Information he is investigating indicates other private timberland holders were spraying their lands the same day. With 8,500 acres of its own land, Crook Timberland has a lot of neighbors, Barnes said, and he doesn’t know who might have been spraying that day.
The most recent pesticide application was Oct. 16, according to pamphlets posted throughout Gold Beach soliciting comments from people who might have been affected by it.
One was Beau Hanson, who was chopping firewood at his house near Gold Beach when a helicopter flew over several times spraying.
The 26-year-old said he smelled something sweet and tangy before an asthma attack set in. He grabbed his 8-month-old daughter and fled to the house, shutting the windows and doors.
His daughter’s hands and eyes swelled up; Hanson developed a headache, and his asthma didn’t cease for two weeks.
Another woman in the area said a helicopter flew over and she felt as though someone had sprayed insecticide in her mouth. She broke out in a rash on her arms and forehead, developed a headache and experienced stomach cramps.
One of her horses is off its feed; another keeps running into fence posts as if it can’t see.
It’s not just a problem in southwestern Oregon, either.
“We had a troubling incident in Florence, and another in Rockaway Beach,” Arkin said. “But Gold Beach is probably the worst one we know about this year.
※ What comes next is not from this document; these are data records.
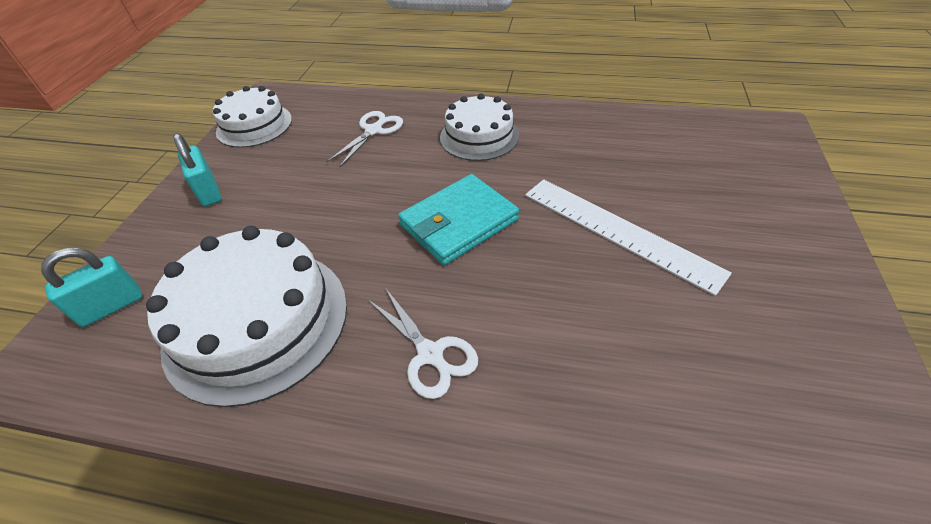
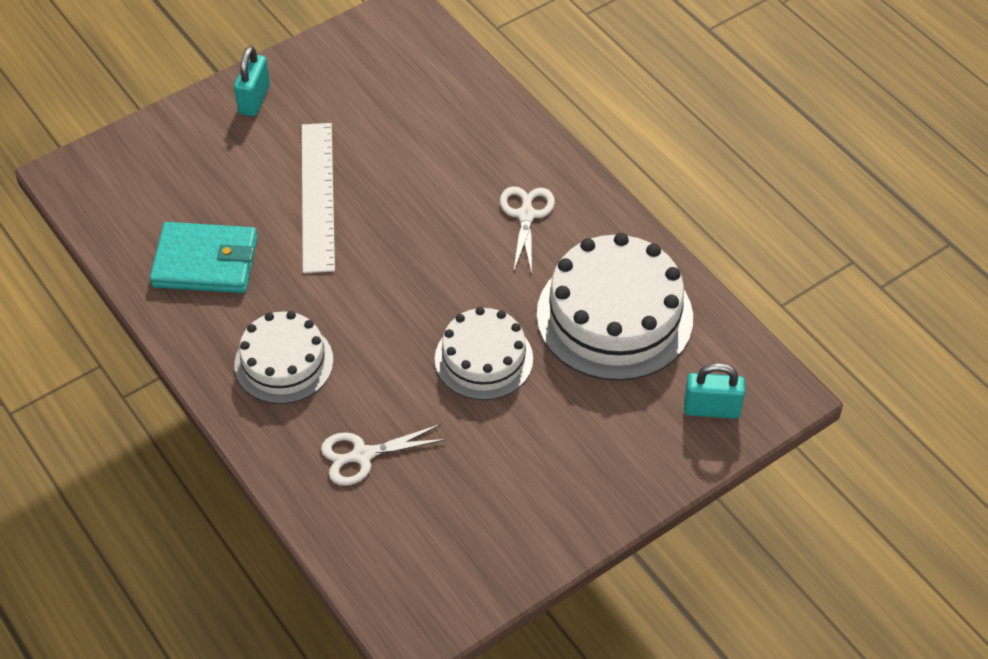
camera: 140 degrees left, 5 degrees up
(209, 192) = (576, 492): turquoise padlock -> turquoise padlock (254, 99)
(254, 125) = (468, 576): white cake -> white cake (483, 359)
(459, 222) = (409, 287): turquoise wallet -> turquoise wallet (205, 262)

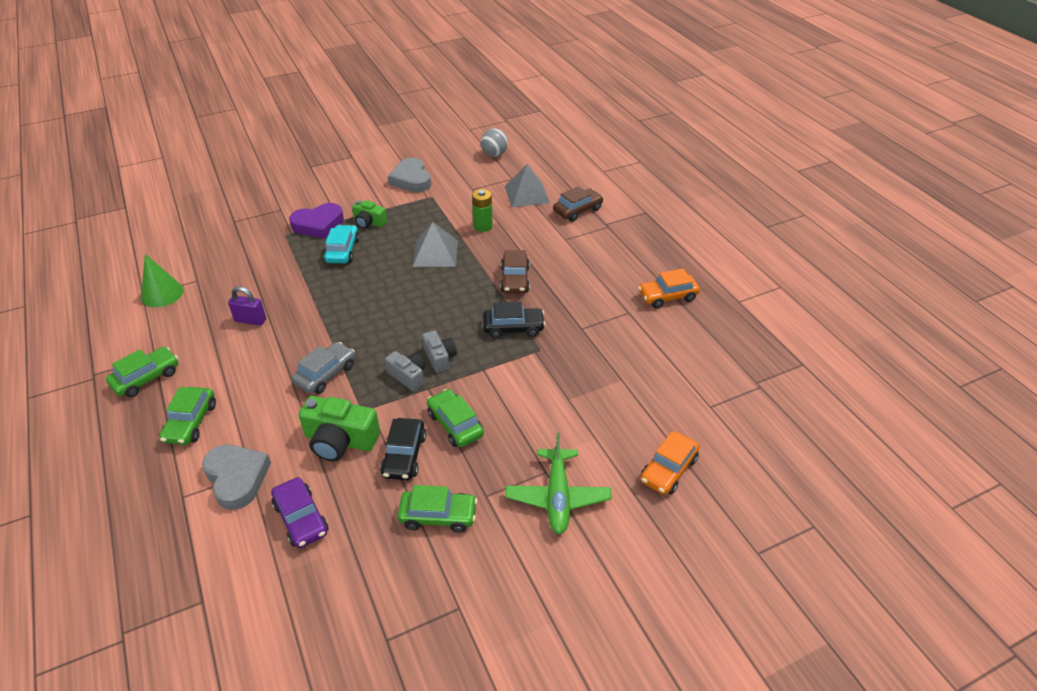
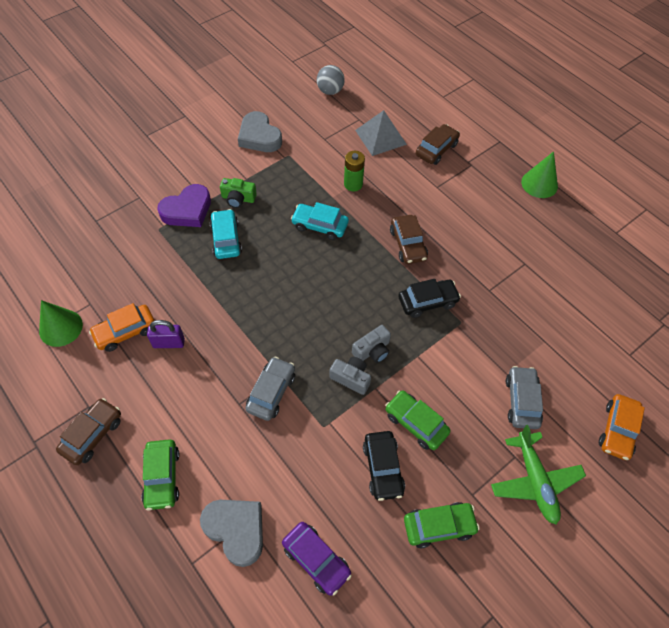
camera: 15 degrees left, 15 degrees up
(146, 378) = (92, 435): green car -> brown car
(340, 440) = (317, 465): green camera -> none
(435, 253) = (320, 226): grey pyramid -> turquoise car
(439, 357) = (372, 350): grey camera -> grey camera turned 90 degrees clockwise
(574, 426) = (522, 401): none -> grey car
(667, 296) = (553, 238): orange car -> orange car (125, 332)
(672, 250) = (539, 184): none -> green cone

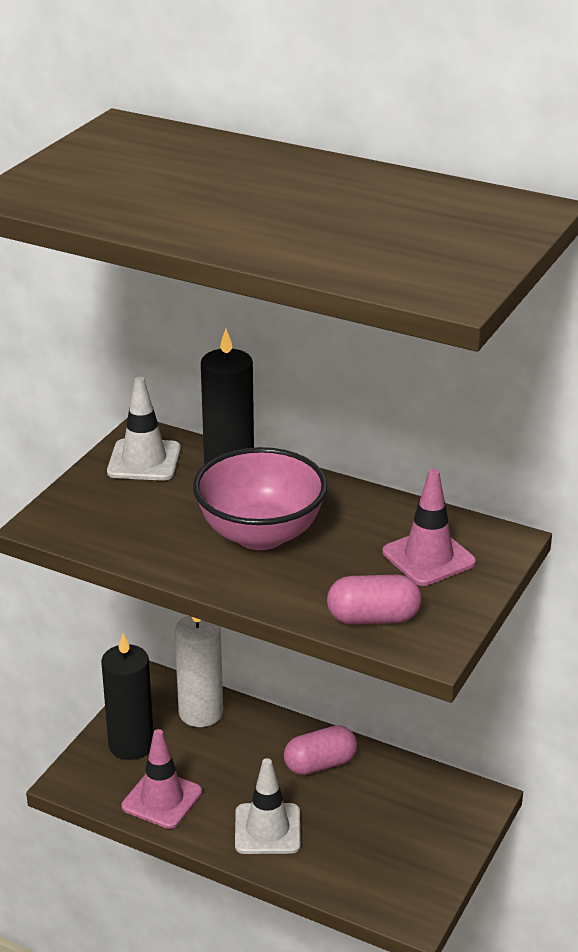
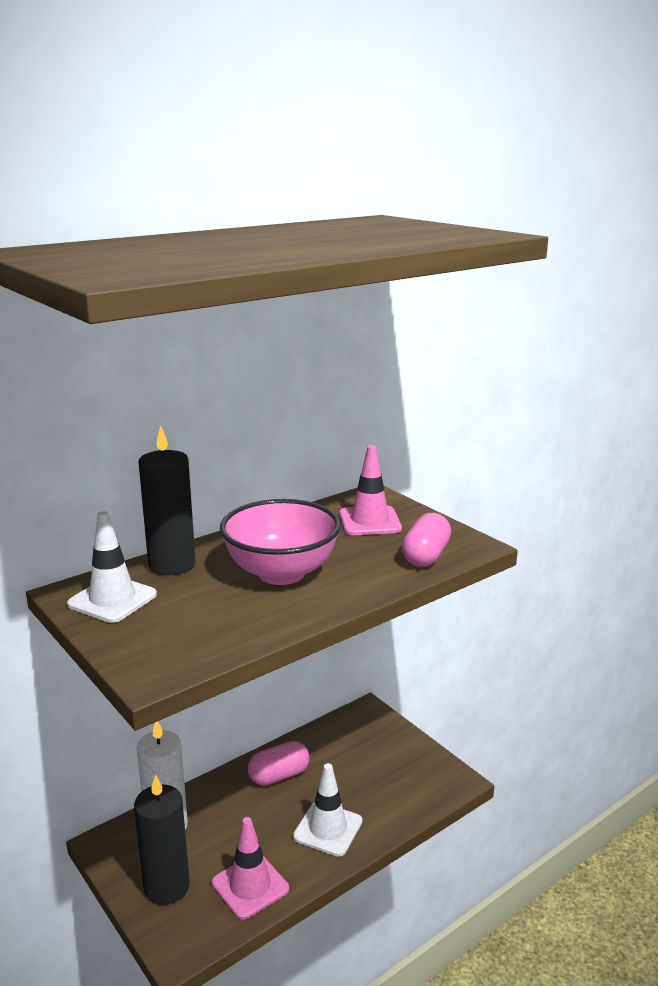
camera: 65 degrees left, 10 degrees down
(320, 764) = (279, 775): pink capsule -> pink capsule turned 60 degrees clockwise

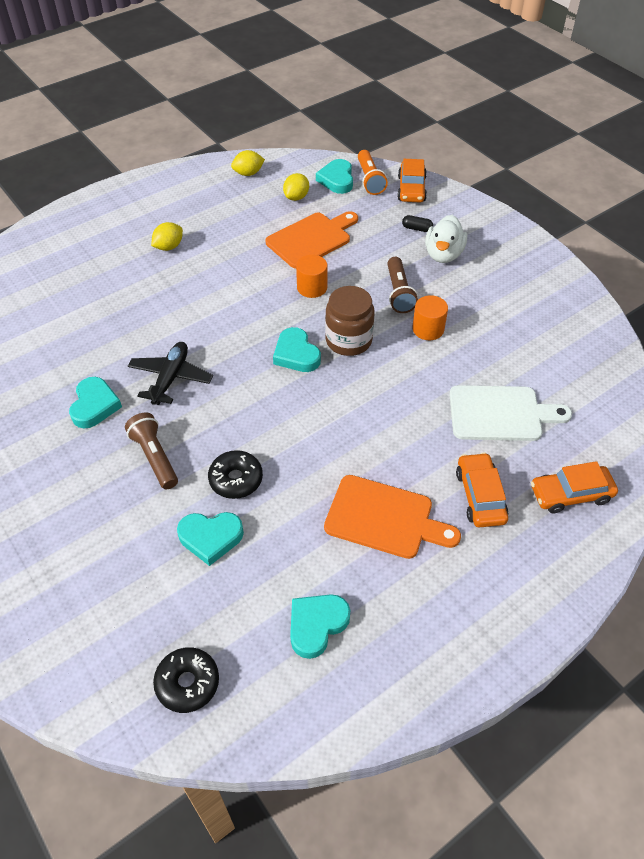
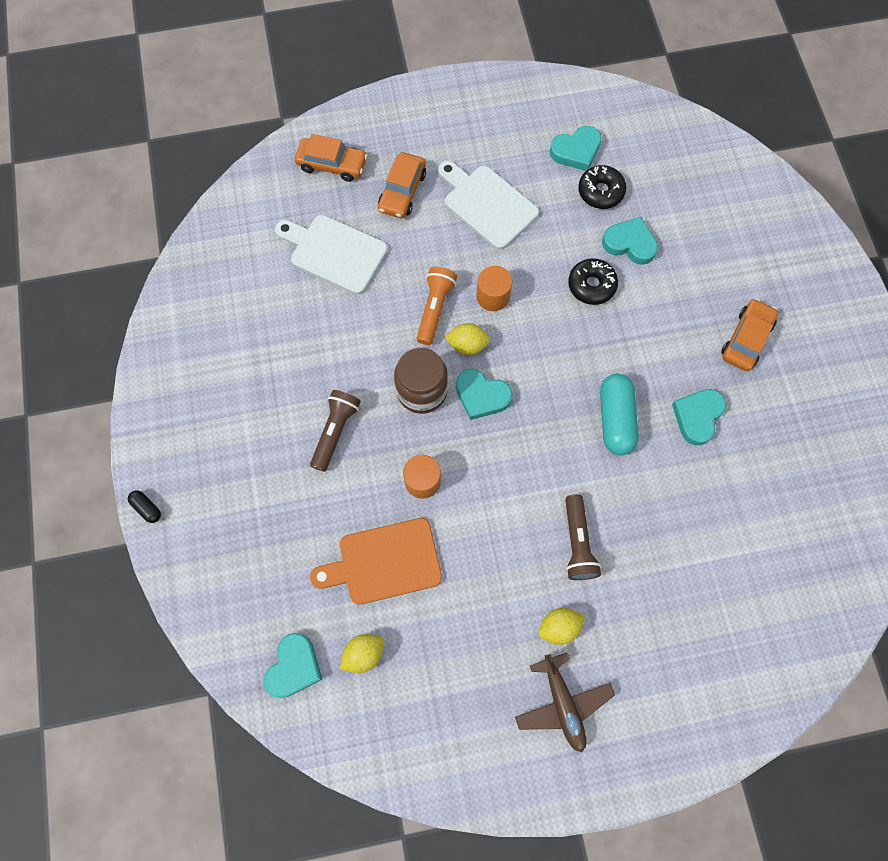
camera: 155 degrees left, 20 degrees up
(152, 215) = (562, 703): none -> brown plane
(155, 457) = (654, 335): brown flashlight -> brown flashlight (577, 543)
(170, 378) = (615, 419): black plane -> turquoise capsule
(187, 683) = (678, 150): black donut -> black donut (600, 192)
(248, 173) = (403, 740): yellow lemon -> yellow lemon (467, 345)
(296, 354) = (481, 396): turquoise heart -> turquoise heart turned 120 degrees clockwise
(369, 180) = (252, 646): orange flashlight -> orange flashlight (435, 309)
(384, 518) = (487, 204): orange cutting board -> white cutting board
(411, 189) = (212, 601): orange car -> orange car (746, 339)
(417, 228) = (253, 523): black capsule -> black capsule (147, 508)
(428, 329) = (336, 371): orange cylinder -> orange cylinder (493, 296)
(443, 254) = (252, 467): white duck -> none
It’s not right that people should be sickened, frightened, worried. The state needs to do something about this situation.”
She noted that spraying has been banned on federal timber lands since the 1980s.
“And they’re doing just fine,” she said of the forest. “They banned it because, concerns over human health.”
Arkin has been hearing from many Gold Beach and Hunter Creek residents concerned about aerial pesticide spraying.
“There are people who are adamant about ending it; others are more sanguine and want a more collaborative approach,” Arkin said. “Both groups want the (spray companies) to be respectful of environmental health; they just have different approaches about how to do it.”
On the ground
Dick Pedersen, director of the DEQ, visited Gold Beach this summer to solicit input regarding any environmental concern residents had; most of those in attendance complained about the aerial spraying.
A spokesperson in his department this fall said a follow-up discussion with the pilot indicated he had acted within legal parameters and any further investigation must be done by the state departments of forestry or agriculture.
Test results from samples a Department of Agriculture investigator took from the field late last month won’t be available until at least the end of the year.
That doesn’t sit well with residents in the Gold Beach area who believe state agencies are merely passing the buck among one another.
“This guy (investigator) shows up with this 2-by-3 pad — don’t you think they’d be out with some kind of form, a checklist?” Sweeney said. “This whole thing is being buried. The cards are stacked against the whole community. And what’s the state going to do about it? Nothing.”
“This is unacceptable,” Arkin said. “The whole system’s broken.”